Activity: Would you write the data out once more, exactly as it is?

^^^^^^^^

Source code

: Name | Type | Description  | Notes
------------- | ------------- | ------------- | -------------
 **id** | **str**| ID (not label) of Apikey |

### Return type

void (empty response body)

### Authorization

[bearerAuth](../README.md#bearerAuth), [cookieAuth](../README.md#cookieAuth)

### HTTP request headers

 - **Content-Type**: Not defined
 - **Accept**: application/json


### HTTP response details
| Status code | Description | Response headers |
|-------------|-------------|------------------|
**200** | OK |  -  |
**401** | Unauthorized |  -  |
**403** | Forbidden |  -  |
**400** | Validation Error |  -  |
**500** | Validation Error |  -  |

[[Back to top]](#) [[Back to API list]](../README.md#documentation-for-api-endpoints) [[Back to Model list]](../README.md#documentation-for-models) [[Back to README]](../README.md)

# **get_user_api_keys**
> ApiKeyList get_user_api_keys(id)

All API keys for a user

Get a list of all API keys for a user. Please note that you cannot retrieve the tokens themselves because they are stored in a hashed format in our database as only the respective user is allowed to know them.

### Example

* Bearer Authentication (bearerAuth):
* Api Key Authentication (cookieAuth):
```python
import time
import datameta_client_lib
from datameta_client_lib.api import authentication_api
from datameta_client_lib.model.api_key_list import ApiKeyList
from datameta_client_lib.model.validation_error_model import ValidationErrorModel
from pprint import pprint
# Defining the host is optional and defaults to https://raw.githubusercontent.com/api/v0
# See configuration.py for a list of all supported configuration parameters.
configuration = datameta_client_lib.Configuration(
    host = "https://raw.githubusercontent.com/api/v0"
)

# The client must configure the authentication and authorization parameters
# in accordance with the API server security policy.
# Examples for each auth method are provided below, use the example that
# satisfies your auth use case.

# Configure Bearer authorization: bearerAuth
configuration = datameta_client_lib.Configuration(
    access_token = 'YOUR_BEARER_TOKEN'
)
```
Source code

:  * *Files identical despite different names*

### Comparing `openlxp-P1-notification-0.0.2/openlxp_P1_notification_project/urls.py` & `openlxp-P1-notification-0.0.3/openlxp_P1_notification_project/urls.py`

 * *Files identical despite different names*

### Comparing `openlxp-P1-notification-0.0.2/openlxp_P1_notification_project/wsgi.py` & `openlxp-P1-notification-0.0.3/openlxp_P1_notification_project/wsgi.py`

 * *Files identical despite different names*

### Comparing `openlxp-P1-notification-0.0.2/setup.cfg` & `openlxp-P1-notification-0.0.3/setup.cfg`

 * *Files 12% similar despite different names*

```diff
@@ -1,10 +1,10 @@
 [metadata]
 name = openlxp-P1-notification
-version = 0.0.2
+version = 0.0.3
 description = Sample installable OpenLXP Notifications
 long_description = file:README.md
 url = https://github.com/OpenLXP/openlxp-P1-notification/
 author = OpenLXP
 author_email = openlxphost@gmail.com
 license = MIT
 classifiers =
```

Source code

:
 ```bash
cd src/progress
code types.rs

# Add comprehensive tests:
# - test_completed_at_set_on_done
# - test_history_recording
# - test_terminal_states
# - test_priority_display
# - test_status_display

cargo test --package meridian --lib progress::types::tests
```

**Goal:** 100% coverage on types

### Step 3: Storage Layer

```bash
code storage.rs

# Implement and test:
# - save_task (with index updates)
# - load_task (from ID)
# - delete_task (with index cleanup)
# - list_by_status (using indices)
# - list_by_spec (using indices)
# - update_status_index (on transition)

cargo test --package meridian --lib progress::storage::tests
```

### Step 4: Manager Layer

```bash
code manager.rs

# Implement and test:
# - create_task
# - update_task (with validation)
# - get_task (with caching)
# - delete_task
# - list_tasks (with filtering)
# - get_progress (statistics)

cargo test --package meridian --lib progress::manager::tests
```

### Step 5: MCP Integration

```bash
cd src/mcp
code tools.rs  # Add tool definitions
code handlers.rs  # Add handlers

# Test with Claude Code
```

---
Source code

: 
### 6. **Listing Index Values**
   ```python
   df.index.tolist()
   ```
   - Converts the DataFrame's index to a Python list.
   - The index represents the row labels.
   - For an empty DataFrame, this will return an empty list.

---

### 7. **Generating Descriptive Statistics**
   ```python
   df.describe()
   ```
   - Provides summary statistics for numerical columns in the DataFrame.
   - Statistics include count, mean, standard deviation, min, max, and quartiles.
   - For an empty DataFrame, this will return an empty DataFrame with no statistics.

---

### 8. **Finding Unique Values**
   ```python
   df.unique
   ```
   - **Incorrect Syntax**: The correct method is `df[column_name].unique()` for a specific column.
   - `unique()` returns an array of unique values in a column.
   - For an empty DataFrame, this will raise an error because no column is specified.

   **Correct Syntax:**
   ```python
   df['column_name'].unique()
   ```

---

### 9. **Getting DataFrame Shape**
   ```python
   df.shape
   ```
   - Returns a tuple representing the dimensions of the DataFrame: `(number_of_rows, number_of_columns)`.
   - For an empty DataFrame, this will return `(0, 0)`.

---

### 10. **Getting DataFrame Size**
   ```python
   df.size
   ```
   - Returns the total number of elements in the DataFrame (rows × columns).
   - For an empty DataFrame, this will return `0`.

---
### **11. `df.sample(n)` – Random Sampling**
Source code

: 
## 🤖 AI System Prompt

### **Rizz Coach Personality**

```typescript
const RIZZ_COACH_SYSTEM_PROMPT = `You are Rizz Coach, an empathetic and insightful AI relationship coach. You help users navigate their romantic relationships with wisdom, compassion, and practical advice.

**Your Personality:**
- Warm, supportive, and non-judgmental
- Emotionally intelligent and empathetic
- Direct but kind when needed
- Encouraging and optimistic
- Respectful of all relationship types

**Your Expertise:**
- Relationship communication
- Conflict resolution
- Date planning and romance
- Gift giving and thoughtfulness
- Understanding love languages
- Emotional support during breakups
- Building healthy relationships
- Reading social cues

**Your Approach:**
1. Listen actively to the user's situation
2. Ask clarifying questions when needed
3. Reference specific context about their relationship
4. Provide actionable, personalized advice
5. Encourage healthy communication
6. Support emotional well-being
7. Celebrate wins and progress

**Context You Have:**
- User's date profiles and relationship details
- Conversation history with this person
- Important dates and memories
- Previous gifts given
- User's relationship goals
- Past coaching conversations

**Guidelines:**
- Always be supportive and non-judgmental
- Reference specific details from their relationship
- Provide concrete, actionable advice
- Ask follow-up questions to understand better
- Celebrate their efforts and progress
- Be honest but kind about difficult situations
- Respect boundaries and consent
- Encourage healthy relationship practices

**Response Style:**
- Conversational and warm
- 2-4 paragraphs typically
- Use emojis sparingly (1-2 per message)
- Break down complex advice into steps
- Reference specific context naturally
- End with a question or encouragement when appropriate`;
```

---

^^^^^^^^

Response:
Source code

: Name | Type | Description  | Notes
------------- | ------------- | ------------- | -------------
 **id** | **str**| ID (not label) of Apikey |

### Return type

void (empty response body)

### Authorization

[bearerAuth](../README.md#bearerAuth), [cookieAuth](../README.md#cookieAuth)

### HTTP request headers

 - **Content-Type**: Not defined
 - **Accept**: application/json


### HTTP response details
| Status code | Description | Response headers |
|-------------|-------------|------------------|
**200** | OK |  -  |
**401** | Unauthorized |  -  |
**403** | Forbidden |  -  |
**400** | Validation Error |  -  |
**500** | Validation Error |  -  |

[[Back to top]](#) [[Back to API list]](../README.md#documentation-for-api-endpoints) [[Back to Model list]](../README.md#documentation-for-models) [[Back to README]](../README.md)

# **get_user_api_keys**
> ApiKeyList get_user_api_keys(id)

All API keys for a user

Get a list of all API keys for a user. Please note that you cannot retrieve the tokens themselves because they are stored in a hashed format in our database as only the respective user is allowed to know them.

### Example

* Bearer Authentication (bearerAuth):
* Api Key Authentication (cookieAuth):
```python
import time
import datameta_client_lib
from datameta_client_lib.api import authentication_api
from datameta_client_lib.model.api_key_list import ApiKeyList
from datameta_client_lib.model.validation_error_model import ValidationErrorModel
from pprint import pprint
# Defining the host is optional and defaults to https://raw.githubusercontent.com/api/v0
# See configuration.py for a list of all supported configuration parameters.
configuration = datameta_client_lib.Configuration(
    host = "https://raw.githubusercontent.com/api/v0"
)

# The client must configure the authentication and authorization parameters
# in accordance with the API server security policy.
# Examples for each auth method are provided below, use the example that
# satisfies your auth use case.

# Configure Bearer authorization: bearerAuth
configuration = datameta_client_lib.Configuration(
    access_token = 'YOUR_BEARER_TOKEN'
)
```
Source code

:  * *Files identical despite different names*

### Comparing `openlxp-P1-notification-0.0.2/openlxp_P1_notification_project/urls.py` & `openlxp-P1-notification-0.0.3/openlxp_P1_notification_project/urls.py`

 * *Files identical despite different names*

### Comparing `openlxp-P1-notification-0.0.2/openlxp_P1_notification_project/wsgi.py` & `openlxp-P1-notification-0.0.3/openlxp_P1_notification_project/wsgi.py`

 * *Files identical despite different names*

### Comparing `openlxp-P1-notification-0.0.2/setup.cfg` & `openlxp-P1-notification-0.0.3/setup.cfg`

 * *Files 12% similar despite different names*

```diff
@@ -1,10 +1,10 @@
 [metadata]
 name = openlxp-P1-notification
-version = 0.0.2
+version = 0.0.3
 description = Sample installable OpenLXP Notifications
 long_description = file:README.md
 url = https://github.com/OpenLXP/openlxp-P1-notification/
 author = OpenLXP
 author_email = openlxphost@gmail.com
 license = MIT
 classifiers =
```

Source code

:
 ```bash
cd src/progress
code types.rs

# Add comprehensive tests:
# - test_completed_at_set_on_done
# - test_history_recording
# - test_terminal_states
# - test_priority_display
# - test_status_display

cargo test --package meridian --lib progress::types::tests
```

**Goal:** 100% coverage on types

### Step 3: Storage Layer

```bash
code storage.rs

# Implement and test:
# - save_task (with index updates)
# - load_task (from ID)
# - delete_task (with index cleanup)
# - list_by_status (using indices)
# - list_by_spec (using indices)
# - update_status_index (on transition)

cargo test --package meridian --lib progress::storage::tests
```

### Step 4: Manager Layer

```bash
code manager.rs

# Implement and test:
# - create_task
# - update_task (with validation)
# - get_task (with caching)
# - delete_task
# - list_tasks (with filtering)
# - get_progress (statistics)

cargo test --package meridian --lib progress::manager::tests
```

### Step 5: MCP Integration

```bash
cd src/mcp
code tools.rs  # Add tool definitions
code handlers.rs  # Add handlers

# Test with Claude Code
```

---
Source code

: 
### 6. **Listing Index Values**
   ```python
   df.index.tolist()
   ```
   - Converts the DataFrame's index to a Python list.
   - The index represents the row labels.
   - For an empty DataFrame, this will return an empty list.

---

### 7. **Generating Descriptive Statistics**
   ```python
   df.describe()
   ```
   - Provides summary statistics for numerical columns in the DataFrame.
   - Statistics include count, mean, standard deviation, min, max, and quartiles.
   - For an empty DataFrame, this will return an empty DataFrame with no statistics.

---

### 8. **Finding Unique Values**
   ```python
   df.unique
   ```
   - **Incorrect Syntax**: The correct method is `df[column_name].unique()` for a specific column.
   - `unique()` returns an array of unique values in a column.
   - For an empty DataFrame, this will raise an error because no column is specified.

   **Correct Syntax:**
   ```python
   df['column_name'].unique()
   ```

---

### 9. **Getting DataFrame Shape**
   ```python
   df.shape
   ```
   - Returns a tuple representing the dimensions of the DataFrame: `(number_of_rows, number_of_columns)`.
   - For an empty DataFrame, this will return `(0, 0)`.

---

### 10. **Getting DataFrame Size**
   ```python
   df.size
   ```
   - Returns the total number of elements in the DataFrame (rows × columns).
   - For an empty DataFrame, this will return `0`.

---
### **11. `df.sample(n)` – Random Sampling**
Source code

: 
## 🤖 AI System Prompt

### **Rizz Coach Personality**

```typescript
const RIZZ_COACH_SYSTEM_PROMPT = `You are Rizz Coach, an empathetic and insightful AI relationship coach. You help users navigate their romantic relationships with wisdom, compassion, and practical advice.

**Your Personality:**
- Warm, supportive, and non-judgmental
- Emotionally intelligent and empathetic
- Direct but kind when needed
- Encouraging and optimistic
- Respectful of all relationship types

**Your Expertise:**
- Relationship communication
- Conflict resolution
- Date planning and romance
- Gift giving and thoughtfulness
- Understanding love languages
- Emotional support during breakups
- Building healthy relationships
- Reading social cues

**Your Approach:**
1. Listen actively to the user's situation
2. Ask clarifying questions when needed
3. Reference specific context about their relationship
4. Provide actionable, personalized advice
5. Encourage healthy communication
6. Support emotional well-being
7. Celebrate wins and progress

**Context You Have:**
- User's date profiles and relationship details
- Conversation history with this person
- Important dates and memories
- Previous gifts given
- User's relationship goals
- Past coaching conversations

**Guidelines:**
- Always be supportive and non-judgmental
- Reference specific details from their relationship
- Provide concrete, actionable advice
- Ask follow-up questions to understand better
- Celebrate their efforts and progress
- Be honest but kind about difficult situations
- Respect boundaries and consent
- Encourage healthy relationship practices

**Response Style:**
- Conversational and warm
- 2-4 paragraphs typically
- Use emojis sparingly (1-2 per message)
- Break down complex advice into steps
- Reference specific context naturally
- End with a question or encouragement when appropriate`;
```

---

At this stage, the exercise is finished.